Through no choice of their own, poor people are more likely than rich people to respond with gratitude to God’s wonderful grace. Their state of neediness, dependence, and dissatisfaction with life helps them to welcome God’s free gift of love. Poor people can be blessed because of this innate advantage they have over people who are more comfortable and self-sufficient. People who are rich, successful, and beautiful may well go through life relying on their natural gifts. On the other hand, people who lack such natural advantages, people who are underqualified for success in the kingdom of this world, just might turn to God in their time of need. Human beings do not readily admit desperation. But when they do, the kingdom of heaven draws near.
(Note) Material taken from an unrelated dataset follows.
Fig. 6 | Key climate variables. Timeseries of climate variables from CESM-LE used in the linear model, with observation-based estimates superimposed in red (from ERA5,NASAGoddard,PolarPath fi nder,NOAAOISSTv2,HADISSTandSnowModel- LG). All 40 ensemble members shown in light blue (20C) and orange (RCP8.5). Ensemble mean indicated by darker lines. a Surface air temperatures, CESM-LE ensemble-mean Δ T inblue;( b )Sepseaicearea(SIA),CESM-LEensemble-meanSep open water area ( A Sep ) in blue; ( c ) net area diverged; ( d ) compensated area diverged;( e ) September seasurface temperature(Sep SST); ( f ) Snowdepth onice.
People can so easily be tempted away from God by the false god of Money. The apostle Paul tells us that the love of money is the root of all kinds of evil and even describes greed as idolatry. This is why Jesus warned his disciples against covetousness, and invited the rich young ruler to give away all his possessions. This is why in his parable, Jesus called the rich young farmer whose life centred around building bigger and bigger barns, “You fool!” Riches on earth can lure people away from treasures in heaven.
So God’s Kingdom comes to turn this upside down world the right way up again. This was the promise in Mary’s song of praise, the Magnificat.
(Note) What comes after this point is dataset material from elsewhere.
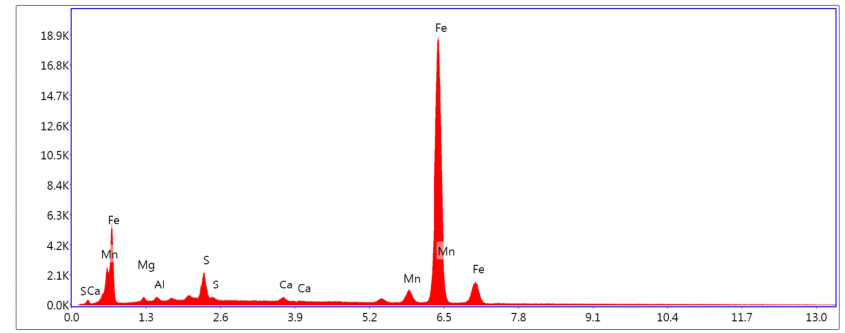
Figure 7. Surface scan of CaS-MnS-Al 2 O 3 inclusions. ( a ) spherical CaS-MnS-Al 2 O 3 inclusion; ( b ) approximate spherical CaS-MnS-Al 2 O 3 inclusion.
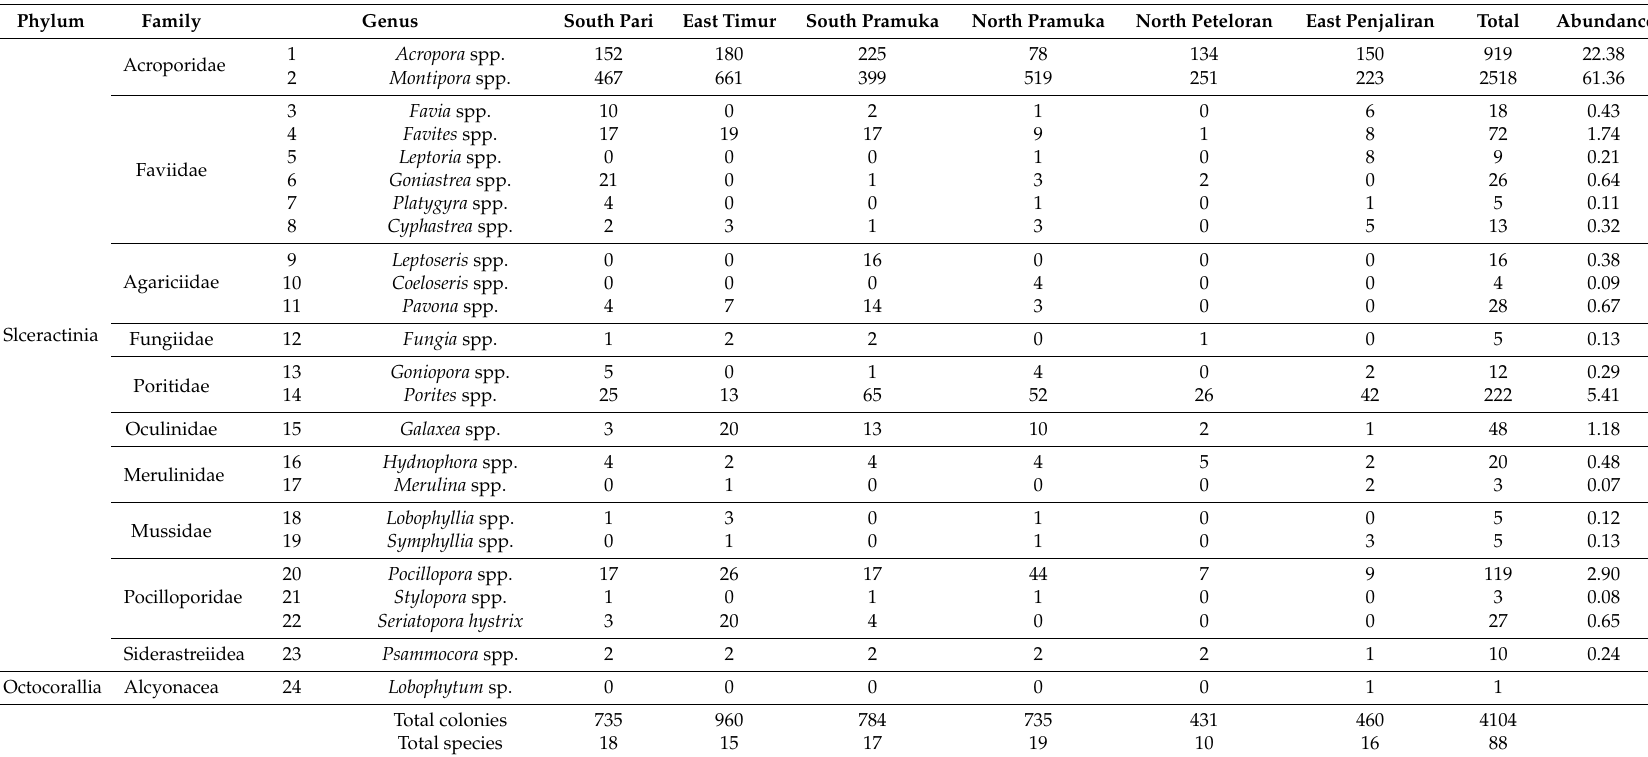
Table 2. Coral genera and number of colonies found across sites in shallow water less than 2 m depth. Coral Montipora spp. are more abundant than other genera.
Luke 1 50His mercy extends to those who fear him, from generation to generation.
51He has performed mighty deeds with his arm; he has scattered those who are proud in their inmost thoughts.
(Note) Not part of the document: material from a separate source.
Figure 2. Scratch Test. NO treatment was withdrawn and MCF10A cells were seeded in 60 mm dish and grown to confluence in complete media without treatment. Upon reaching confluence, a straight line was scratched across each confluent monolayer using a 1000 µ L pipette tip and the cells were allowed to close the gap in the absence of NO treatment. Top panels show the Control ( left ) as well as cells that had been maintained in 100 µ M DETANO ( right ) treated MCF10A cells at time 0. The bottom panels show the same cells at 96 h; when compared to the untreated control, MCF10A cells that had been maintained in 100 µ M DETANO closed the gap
52He has brought down rulers from their thrones but has lifted up the humble.
53He has filled the hungry with good things but has sent the rich away empty.

This is not the false so-called “prosperity gospel.” This is not a promise of health, wealth and success for Christians. This is God’s promise of much greater blessings, blessings which are not physical or material but spiritual and eternal. Treasures in heaven.
The poor in spirit are blessed precisely because theirs is the Kingdom of heaven
The ones who will be blessed in the Kingdom of God are the humble poor who recognise their dependence on God are, When God acts as King bringing salvation, freedom and peace, those blessings are for the poor in spirit. The gospel is good news especially for the poor, as Jesus explained in his first sermon at Nazareth.
Luke 4 18 “The Spirit of the Lord is on me, because he has anointed me to preach good news to the poor.
He has sent me to proclaim freedom for the prisoners and recovery of sight for the blind, to release the oppressed, 19 to proclaim the year of the Lord’s favor.”
This was the Kingdom that Jesus brought. Remember his reply to the messengers who came from John the Baptist.
Luke 7 21 At that very time Jesus cured many who had diseases, sicknesses and evil spirits, and gave sight to many who were blind. 22 So he replied to the messengers, “Go back and report to John what you have seen and heard: The blind receive sight, the lame walk, those who have leprosy are cured, the deaf hear, the dead are raised, and the good news is preached to the poor.”
Jesus brought healing, repairing the damage of suffering in the world caused by sin. Jesus brought deliverance, driving out demons and setting people free from the grip of evil. And Jesus proclaimed the good news to the poor – the gospel of salvation. Blessed are the poor in spirit, for theirs is the Kingdom of God!
But what about us? Where do we stand in all of this? It is true that in this country there are many people who are much richer than any of us. But we all have a home to sleep in and food to eat and water that is safe to drink and doctors and medicines if we are ill. By any measures of wealth or possessions, all of us are among the rich of the world rather than among the poor. So is the Kingdom of God for us?
Blessed are the poor in spirit. Those who recognise that they are spiritually poor. Those who acknowledge their need of God and that without God they have nothing at all. Those who seek treasures in heaven before treasures on earth. Despite all outward appearances in this Upside-down world, in God’s right-way-up Kingdom, blessed are the poor in spirit. For theirs is the Kingdom of Heaven.